There are generally two was that electricity kills you.
The first way is that it screws up your heartbeat. This can happen at a surprisingly tiny amount of current, if that current happens to pass through your heart. Most safety standards are built around 5 mA being “safe”, and anything higher is dangerous. The thing is, this is a bit hit and miss. Your heart is more sensitive to disruption at certain parts of its cycle than others, and the amount of current also matters. 100 mA is significantly more likely to throw your heart into fibrillation than 10 mA. Your heart has kind of a funny design in that the fibrillation state is stable, meaning that if no one does anything, the heart just sits there and shakes and is no longer pumping blood. You pass out quickly, and die shortly thereafter.
At higher current levels, you get into the second way that electricity kills you, which is that it literally cooks you to death. This requires a lot higher current levels, but is also a lot less hit and miss. People generally don’t survive a trip to the electric chair.

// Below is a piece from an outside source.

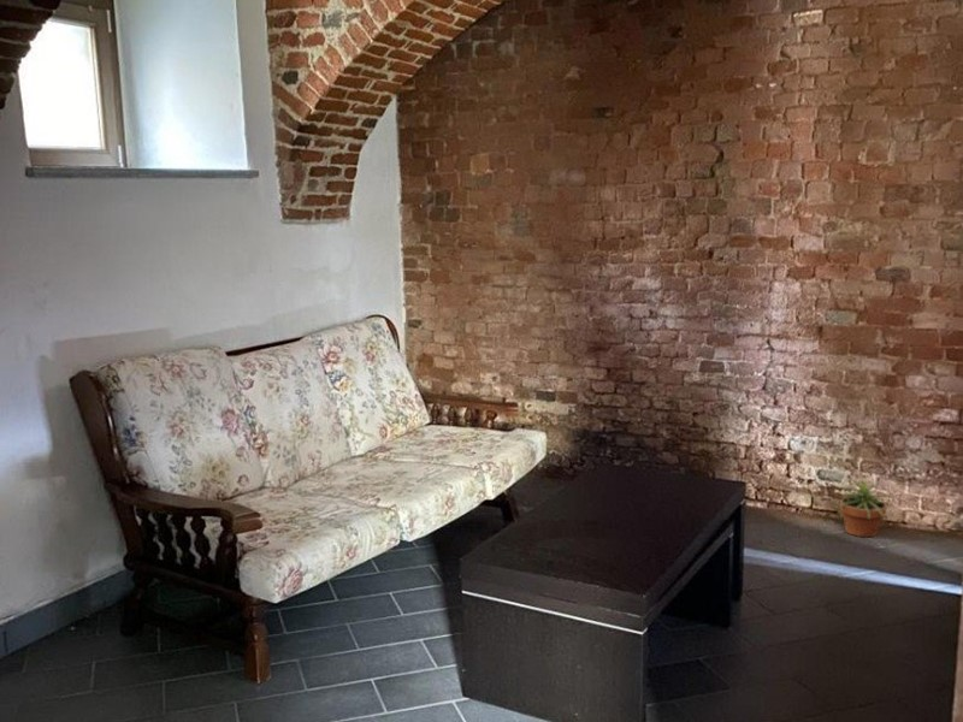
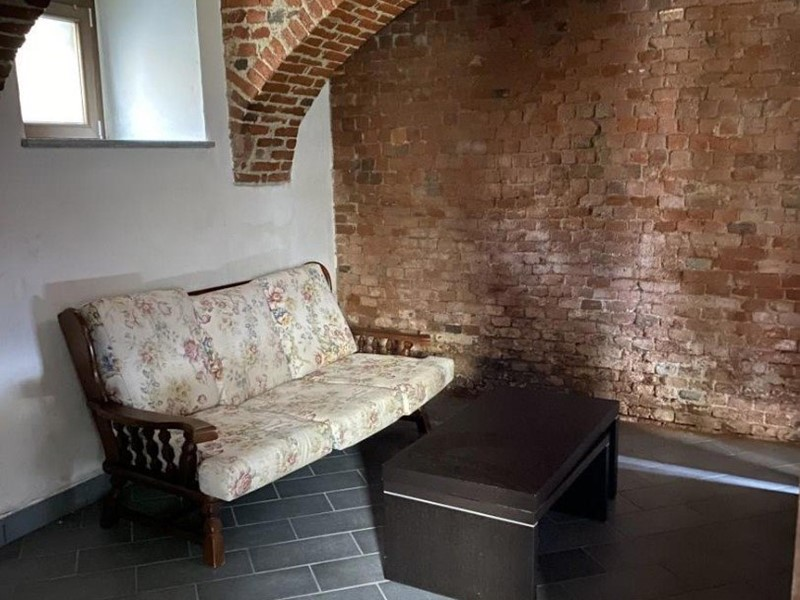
- potted plant [829,475,894,538]
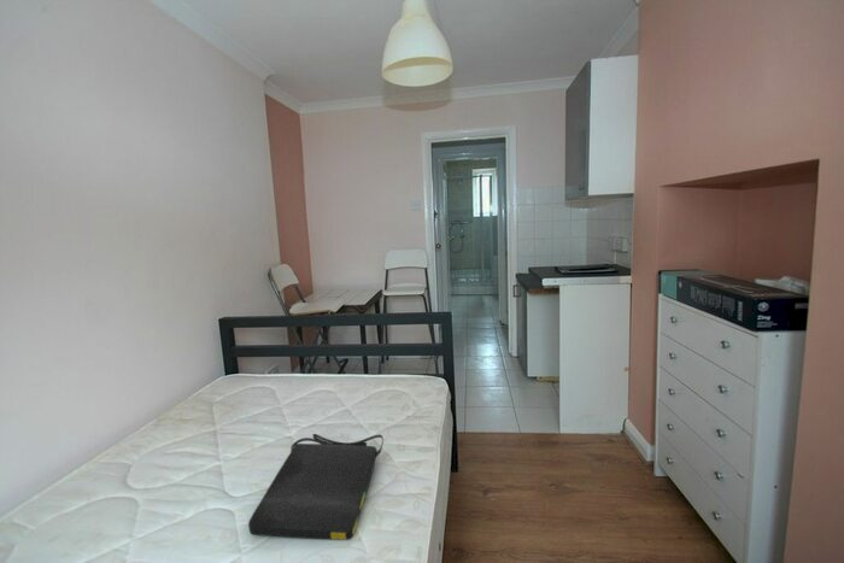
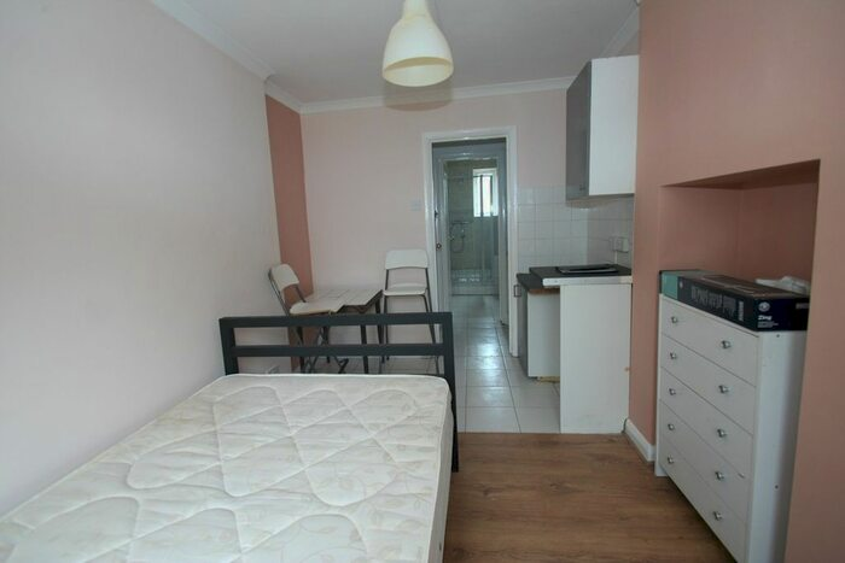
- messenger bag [247,433,385,541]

There are three basic types of protection in a typical modern home.
CIRCUIT BREAKER
This is designed to protect your wiring. It is NOT designed to protect you, at least not directly. An overloaded circuit will catch fire and burn your house down. A circuit breaker is designed to prevent that. A typical circuit breaker trips when the current exceeds 15 amps, since your typical #14 house wiring will heat up excessively at currents above that.
A circuit breaker does ABSOLUTELY NOTHING to prevent electricity from screwing up your heartbeat, and it only prevents you from cooking to death if the current exceeds 15 amps by a significant amount. 5 amps can easily cook you to death, so don’t count on a circuit breaker to save you.
GROUND FAULT CIRCUIT INTERRUPTER (GFCI)
aka GFI, and commonly called an RCD (Residual Current Device) in the UK.
This is designed to protect YOU. Basically, it measures the current going out the one wire with the current coming back on the other wire. If they are different, it assumes that the current found a new path, quite possibly through a human being. Again, most safety standards are built around 5 mA. If the GFCI detects in imbalance of more than 5 mA, it trips. A GFCI protects you from both a low level current that could screw up your heartbeat and kill you, and also protects you from a higher level current that could cook you to death.
ARC FAULT CIRCUIT INTERRUPTER (AFCI)
These were created in response to the fact that a frayed extension cord can easily burn your house down without tripping a regular circuit breaker. The device trips if it detects arcing, like the type of arcing that you get from a frayed cord or a loose wire.
GFCIs are known to be susceptible to nuisance trips, especially when something with a motor or a high current load is plugged into one (i.e. a treadmill). Some brands are more prone to false tripping than others.
AFCIs can also suffer from nuisance trips, especially when an old power tool pretty well mimics an arc fault due to the brushes in the motors arcing as they slide along the contacts on the commutator. Here is a picture for those who don’t know what motor brushes are;
While nuisance trips can be annoying, GFCIs and AFCIs are definitely NOT solutions in search of a problem. Since GFCIs started being required in new construction in the 1970s, the rate of electrocution deaths in homes has dropped significantly (something like 1/10th what it used to be, IIRC).
I am generally all for folks doing things themselves, but electricity is one of those things that can easily kill you if you do it wrong. Make sure you know what you are doing before tackling any electrical job.